▶ _Your task_
From the very first line of the records through the line that contains "left eye: (86, 73)", repeat everything exactly except the pictures, and add nothing.

▶ _Exercise input_
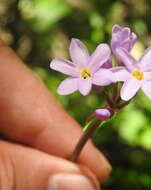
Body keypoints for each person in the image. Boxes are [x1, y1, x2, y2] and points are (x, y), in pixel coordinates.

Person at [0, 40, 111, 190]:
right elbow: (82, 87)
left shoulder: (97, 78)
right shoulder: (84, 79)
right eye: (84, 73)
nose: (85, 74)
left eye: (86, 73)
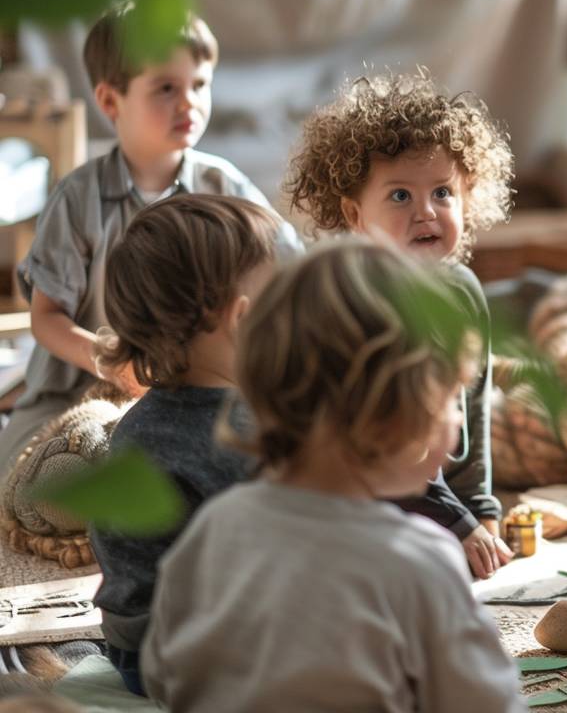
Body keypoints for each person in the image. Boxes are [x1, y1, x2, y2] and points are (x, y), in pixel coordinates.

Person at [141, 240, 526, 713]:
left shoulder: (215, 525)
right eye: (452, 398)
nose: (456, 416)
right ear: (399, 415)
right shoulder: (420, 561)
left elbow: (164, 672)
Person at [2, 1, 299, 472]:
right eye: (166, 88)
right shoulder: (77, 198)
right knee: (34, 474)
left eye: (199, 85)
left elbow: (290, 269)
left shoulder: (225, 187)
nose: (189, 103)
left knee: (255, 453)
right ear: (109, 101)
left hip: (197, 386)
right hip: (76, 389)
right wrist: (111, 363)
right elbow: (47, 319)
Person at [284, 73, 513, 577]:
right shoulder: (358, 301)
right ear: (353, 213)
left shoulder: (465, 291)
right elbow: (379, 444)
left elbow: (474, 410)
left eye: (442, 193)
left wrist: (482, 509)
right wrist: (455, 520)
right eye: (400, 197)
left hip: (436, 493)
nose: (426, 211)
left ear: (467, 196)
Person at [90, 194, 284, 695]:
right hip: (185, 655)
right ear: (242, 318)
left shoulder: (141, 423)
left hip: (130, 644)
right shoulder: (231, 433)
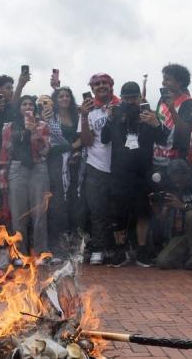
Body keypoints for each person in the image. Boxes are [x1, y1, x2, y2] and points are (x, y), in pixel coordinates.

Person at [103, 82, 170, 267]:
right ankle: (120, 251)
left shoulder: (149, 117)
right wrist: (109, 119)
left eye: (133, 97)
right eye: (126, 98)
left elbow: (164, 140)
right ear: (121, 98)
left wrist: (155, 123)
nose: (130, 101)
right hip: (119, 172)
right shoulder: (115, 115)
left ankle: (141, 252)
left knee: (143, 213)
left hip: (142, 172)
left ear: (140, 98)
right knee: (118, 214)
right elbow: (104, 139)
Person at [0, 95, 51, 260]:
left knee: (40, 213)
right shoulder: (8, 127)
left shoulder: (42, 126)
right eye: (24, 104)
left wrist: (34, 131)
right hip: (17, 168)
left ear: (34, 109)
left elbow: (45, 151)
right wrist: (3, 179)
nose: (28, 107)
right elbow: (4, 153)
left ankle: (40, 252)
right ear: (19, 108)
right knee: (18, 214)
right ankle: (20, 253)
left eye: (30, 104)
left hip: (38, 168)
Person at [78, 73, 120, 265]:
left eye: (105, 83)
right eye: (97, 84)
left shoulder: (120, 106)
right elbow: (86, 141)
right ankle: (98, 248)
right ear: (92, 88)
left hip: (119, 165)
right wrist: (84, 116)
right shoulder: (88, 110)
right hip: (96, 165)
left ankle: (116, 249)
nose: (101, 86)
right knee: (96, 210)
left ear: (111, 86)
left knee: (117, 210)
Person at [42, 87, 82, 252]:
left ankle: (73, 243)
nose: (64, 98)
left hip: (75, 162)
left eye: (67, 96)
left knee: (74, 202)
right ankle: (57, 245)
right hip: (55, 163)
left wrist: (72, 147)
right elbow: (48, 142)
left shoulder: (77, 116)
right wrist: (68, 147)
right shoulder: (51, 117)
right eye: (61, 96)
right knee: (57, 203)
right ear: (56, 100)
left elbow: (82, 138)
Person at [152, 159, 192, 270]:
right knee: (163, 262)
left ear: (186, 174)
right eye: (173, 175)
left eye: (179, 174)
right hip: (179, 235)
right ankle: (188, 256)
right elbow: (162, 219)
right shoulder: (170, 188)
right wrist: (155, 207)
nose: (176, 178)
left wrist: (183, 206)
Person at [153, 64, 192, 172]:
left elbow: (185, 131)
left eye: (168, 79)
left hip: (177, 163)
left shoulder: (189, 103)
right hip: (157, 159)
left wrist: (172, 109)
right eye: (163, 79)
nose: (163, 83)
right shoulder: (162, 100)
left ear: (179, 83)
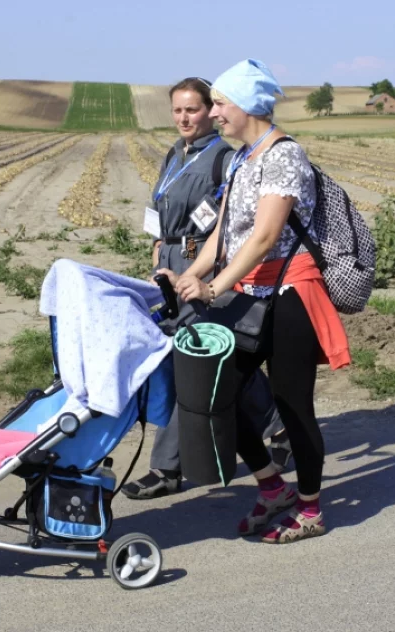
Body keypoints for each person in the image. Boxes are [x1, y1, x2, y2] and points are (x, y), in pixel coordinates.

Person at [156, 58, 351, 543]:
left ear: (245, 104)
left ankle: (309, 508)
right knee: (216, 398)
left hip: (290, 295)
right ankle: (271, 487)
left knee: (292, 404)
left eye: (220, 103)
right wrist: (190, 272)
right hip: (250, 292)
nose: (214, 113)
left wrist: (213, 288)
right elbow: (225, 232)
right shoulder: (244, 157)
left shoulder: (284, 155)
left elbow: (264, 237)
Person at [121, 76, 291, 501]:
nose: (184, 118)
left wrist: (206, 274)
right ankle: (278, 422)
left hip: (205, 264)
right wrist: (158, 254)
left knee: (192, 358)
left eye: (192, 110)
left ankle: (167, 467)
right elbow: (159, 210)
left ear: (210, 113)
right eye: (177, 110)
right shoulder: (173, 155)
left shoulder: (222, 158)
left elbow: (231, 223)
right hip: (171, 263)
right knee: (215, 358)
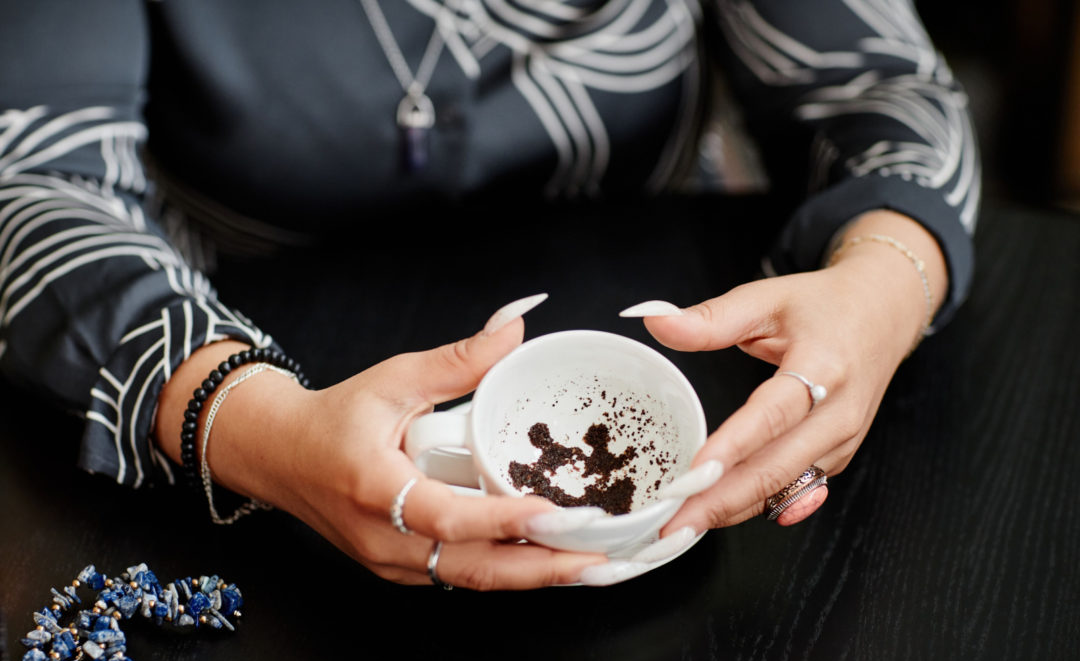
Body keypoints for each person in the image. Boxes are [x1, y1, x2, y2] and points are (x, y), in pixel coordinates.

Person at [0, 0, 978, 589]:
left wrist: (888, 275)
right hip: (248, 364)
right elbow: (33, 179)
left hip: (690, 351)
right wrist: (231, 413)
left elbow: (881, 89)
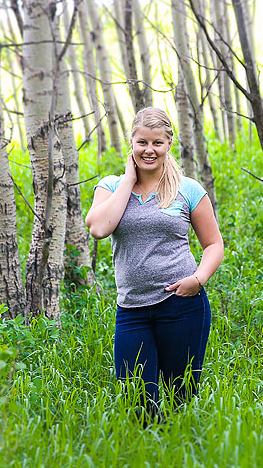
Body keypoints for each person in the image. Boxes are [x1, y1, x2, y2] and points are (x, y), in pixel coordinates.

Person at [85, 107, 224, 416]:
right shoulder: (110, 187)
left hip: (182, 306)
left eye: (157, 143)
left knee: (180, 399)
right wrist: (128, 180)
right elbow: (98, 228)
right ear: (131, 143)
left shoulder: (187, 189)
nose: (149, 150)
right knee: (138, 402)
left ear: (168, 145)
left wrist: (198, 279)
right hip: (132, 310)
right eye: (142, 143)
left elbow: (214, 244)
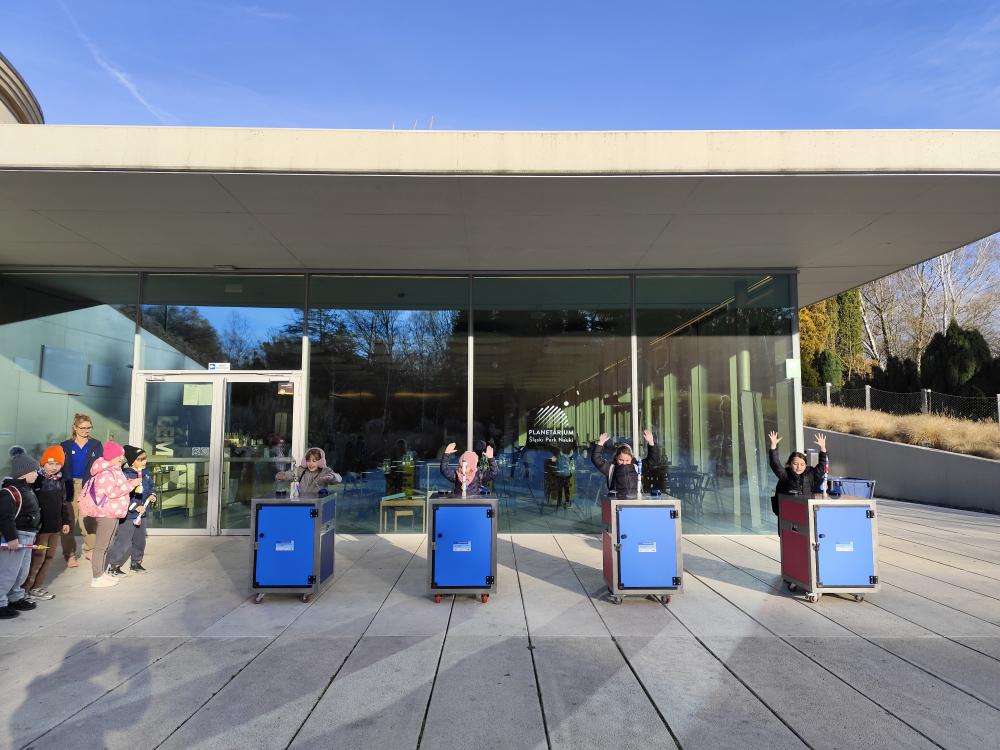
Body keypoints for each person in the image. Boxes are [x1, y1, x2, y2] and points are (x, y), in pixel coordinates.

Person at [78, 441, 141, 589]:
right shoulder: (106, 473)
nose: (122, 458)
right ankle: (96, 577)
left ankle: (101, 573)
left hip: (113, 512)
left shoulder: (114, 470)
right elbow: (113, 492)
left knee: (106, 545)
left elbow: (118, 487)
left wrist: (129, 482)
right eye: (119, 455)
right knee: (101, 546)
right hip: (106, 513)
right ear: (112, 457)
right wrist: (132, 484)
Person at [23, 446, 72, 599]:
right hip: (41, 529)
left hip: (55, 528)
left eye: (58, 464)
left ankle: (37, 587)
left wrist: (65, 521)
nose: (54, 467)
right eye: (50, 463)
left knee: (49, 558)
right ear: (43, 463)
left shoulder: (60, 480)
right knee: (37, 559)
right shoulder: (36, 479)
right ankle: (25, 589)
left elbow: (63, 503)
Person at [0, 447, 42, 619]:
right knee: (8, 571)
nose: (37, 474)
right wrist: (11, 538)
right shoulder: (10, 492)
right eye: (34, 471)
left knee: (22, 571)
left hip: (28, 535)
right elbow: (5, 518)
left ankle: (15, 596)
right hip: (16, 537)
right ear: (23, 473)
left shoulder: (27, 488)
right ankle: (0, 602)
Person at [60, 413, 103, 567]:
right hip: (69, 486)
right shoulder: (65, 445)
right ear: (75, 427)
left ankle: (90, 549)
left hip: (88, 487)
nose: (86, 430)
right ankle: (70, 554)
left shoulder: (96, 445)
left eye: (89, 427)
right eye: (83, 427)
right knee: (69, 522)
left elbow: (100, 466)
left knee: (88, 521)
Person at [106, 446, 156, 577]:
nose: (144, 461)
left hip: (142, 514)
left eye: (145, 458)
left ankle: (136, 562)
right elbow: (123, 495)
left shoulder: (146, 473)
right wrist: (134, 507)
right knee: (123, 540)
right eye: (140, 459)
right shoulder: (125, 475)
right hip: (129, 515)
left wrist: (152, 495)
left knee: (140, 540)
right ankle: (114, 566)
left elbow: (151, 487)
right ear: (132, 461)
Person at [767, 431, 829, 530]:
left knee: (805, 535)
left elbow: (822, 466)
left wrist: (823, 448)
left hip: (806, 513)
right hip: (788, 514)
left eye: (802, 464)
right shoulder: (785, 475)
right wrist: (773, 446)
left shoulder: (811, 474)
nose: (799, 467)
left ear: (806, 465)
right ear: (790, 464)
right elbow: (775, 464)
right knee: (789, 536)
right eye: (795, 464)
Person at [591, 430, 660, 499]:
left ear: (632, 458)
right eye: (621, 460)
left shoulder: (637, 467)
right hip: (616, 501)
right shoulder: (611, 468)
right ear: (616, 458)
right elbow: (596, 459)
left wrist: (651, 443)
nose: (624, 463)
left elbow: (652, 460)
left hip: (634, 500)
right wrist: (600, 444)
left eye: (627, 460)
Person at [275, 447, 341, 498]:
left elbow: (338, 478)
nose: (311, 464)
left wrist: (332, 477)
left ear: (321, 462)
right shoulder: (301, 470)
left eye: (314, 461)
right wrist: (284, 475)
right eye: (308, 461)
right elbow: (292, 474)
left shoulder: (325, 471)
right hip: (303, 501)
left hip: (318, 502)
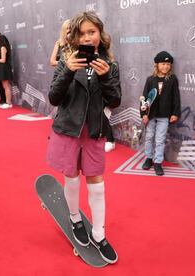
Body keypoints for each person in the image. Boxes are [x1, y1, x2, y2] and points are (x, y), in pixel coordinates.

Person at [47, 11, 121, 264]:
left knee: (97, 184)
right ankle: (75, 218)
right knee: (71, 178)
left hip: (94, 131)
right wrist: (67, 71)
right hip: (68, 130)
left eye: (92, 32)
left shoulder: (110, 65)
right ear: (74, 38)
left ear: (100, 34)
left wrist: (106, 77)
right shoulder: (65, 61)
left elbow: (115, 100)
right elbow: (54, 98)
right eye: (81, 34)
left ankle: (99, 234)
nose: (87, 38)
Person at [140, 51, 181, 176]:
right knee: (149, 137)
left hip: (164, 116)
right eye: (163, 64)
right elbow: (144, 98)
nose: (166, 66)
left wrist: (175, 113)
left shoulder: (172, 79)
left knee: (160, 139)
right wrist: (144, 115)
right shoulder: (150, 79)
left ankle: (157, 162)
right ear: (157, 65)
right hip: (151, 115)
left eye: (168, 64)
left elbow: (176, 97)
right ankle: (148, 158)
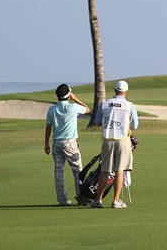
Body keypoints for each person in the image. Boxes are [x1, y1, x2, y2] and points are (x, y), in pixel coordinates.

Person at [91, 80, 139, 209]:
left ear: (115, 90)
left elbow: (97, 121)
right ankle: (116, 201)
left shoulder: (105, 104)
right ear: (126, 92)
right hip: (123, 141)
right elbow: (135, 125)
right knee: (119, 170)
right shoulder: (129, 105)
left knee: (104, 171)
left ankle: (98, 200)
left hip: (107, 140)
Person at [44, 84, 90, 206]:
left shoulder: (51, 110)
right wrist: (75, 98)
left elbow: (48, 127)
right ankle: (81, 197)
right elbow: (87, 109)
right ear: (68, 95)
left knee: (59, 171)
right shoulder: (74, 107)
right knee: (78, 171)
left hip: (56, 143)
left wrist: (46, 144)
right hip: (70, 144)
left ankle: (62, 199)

▶ _Task response_
Body keypoints for each person in the image. Boxes are [x1, y1, x2, y2] and points are (x, y), in pixel coordinates.

Person at [0, 40, 111, 190]:
right elbow: (82, 87)
left shoulder: (97, 78)
right shoulder: (84, 79)
right eye: (84, 73)
nose: (85, 74)
left eye: (86, 73)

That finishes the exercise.